The rule on installation of CCTVs was annulled on the ground that it violated privacy. The Supreme Court struck down the provision that the owner of the dance bar should have a ‘good character’ and no ‘criminal antecedents’ and held that “there is no precise definition of what amounts to good character and criminal antecedents.”

On behalf of dance bar owners, it was argued that the government took the stand that it would not permit dance bars irrespective of the court orders. The Bench commented: “From 2005 till date, not a single person has been given licence for dance bars. This cannot be done. There can be regulations, but it cannot amount to total prohibition.” Expressing its displeasure, the court had commented last year, “It seems like total moral policing is going on in the state.”
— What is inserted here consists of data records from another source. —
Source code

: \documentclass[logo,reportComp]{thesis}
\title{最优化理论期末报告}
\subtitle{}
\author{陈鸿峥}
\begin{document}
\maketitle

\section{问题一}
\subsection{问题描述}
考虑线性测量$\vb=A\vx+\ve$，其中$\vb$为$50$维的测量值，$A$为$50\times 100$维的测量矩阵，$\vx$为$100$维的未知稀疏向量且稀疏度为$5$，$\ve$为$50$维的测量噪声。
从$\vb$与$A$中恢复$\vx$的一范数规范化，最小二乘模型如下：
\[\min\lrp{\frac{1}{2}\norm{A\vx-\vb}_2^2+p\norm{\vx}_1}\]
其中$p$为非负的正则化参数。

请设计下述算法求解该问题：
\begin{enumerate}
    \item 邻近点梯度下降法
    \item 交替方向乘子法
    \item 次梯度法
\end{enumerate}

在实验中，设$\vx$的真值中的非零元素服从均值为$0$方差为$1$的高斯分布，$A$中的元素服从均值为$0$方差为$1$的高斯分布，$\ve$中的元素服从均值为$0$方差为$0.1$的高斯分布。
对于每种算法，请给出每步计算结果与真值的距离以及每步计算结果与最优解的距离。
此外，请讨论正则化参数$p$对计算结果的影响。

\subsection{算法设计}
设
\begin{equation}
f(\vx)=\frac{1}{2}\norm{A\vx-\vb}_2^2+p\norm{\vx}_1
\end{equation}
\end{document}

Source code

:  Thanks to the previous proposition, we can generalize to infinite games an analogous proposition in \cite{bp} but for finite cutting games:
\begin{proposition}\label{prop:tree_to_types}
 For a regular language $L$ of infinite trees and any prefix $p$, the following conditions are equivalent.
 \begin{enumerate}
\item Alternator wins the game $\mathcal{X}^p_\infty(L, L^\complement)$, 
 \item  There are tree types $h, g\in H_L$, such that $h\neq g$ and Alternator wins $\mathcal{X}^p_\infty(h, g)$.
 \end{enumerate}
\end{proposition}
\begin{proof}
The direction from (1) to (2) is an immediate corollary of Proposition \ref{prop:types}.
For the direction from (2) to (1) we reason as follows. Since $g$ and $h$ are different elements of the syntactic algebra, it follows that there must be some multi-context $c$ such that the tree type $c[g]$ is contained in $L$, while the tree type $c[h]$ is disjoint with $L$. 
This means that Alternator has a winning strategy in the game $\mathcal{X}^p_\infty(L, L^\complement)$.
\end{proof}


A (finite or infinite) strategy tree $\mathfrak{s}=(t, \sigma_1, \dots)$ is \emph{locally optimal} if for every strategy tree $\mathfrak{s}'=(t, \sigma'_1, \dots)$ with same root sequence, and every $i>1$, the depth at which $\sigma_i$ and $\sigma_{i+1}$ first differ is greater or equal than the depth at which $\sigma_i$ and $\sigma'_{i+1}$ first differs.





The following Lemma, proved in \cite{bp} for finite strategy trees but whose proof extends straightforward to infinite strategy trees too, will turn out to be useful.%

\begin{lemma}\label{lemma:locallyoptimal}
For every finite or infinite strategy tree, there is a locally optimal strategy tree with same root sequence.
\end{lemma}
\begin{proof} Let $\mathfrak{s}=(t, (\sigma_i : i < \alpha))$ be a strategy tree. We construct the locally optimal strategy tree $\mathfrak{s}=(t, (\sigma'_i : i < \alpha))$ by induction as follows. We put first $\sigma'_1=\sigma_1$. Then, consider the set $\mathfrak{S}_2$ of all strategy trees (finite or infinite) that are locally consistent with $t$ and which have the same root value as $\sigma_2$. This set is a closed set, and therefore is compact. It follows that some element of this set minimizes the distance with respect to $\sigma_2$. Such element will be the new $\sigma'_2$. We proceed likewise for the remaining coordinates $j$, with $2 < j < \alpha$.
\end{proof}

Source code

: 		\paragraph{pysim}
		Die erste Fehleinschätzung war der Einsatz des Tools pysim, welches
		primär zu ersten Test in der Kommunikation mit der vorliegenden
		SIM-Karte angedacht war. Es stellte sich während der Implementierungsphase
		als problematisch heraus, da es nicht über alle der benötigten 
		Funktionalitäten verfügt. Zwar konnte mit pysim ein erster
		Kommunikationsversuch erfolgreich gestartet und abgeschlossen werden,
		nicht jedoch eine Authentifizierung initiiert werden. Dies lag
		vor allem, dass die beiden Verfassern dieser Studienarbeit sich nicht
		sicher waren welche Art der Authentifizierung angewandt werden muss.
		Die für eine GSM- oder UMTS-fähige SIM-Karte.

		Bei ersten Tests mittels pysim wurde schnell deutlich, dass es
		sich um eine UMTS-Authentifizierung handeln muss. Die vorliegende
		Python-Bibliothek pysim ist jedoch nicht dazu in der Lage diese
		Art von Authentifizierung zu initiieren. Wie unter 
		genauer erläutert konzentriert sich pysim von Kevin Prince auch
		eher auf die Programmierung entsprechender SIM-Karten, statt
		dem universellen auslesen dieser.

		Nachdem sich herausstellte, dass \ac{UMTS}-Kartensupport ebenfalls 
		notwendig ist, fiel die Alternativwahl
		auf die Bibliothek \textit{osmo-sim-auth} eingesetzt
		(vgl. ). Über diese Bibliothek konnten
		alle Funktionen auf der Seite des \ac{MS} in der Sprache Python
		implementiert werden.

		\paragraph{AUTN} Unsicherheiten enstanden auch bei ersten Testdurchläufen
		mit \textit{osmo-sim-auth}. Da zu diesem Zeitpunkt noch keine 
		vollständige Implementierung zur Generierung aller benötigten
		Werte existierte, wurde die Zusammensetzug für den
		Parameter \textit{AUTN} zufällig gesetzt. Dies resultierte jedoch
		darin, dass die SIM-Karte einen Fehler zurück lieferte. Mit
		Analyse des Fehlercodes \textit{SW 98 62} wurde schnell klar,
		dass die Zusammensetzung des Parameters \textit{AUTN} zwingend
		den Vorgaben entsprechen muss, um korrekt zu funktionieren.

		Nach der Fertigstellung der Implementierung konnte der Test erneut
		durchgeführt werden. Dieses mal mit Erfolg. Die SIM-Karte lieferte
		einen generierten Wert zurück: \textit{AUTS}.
However, the court upheld the stipulation that bars cannot be kept open beyond 11:30 pm, besides the clause that the dance performances cannot be ‘obscene’. But what is ‘obscene’ is a matter of subjectivity. Since most dancers imitate the dances performed in Hindi films, which are for public viewing and have duly received certification, the same performed in dance bars wearing similar costumes cannot be held to be ‘obscene’. This provision will provide scope for police raids to be conducted in dance bars, subjecting the performers to untold harassment and humiliation.

But all this will be a concern only after the government issues the licences. It is anyone’s guess whether this stage will be reached because the discussions are already being held to bring in another ordinance so that the government can skirt the SC judgment.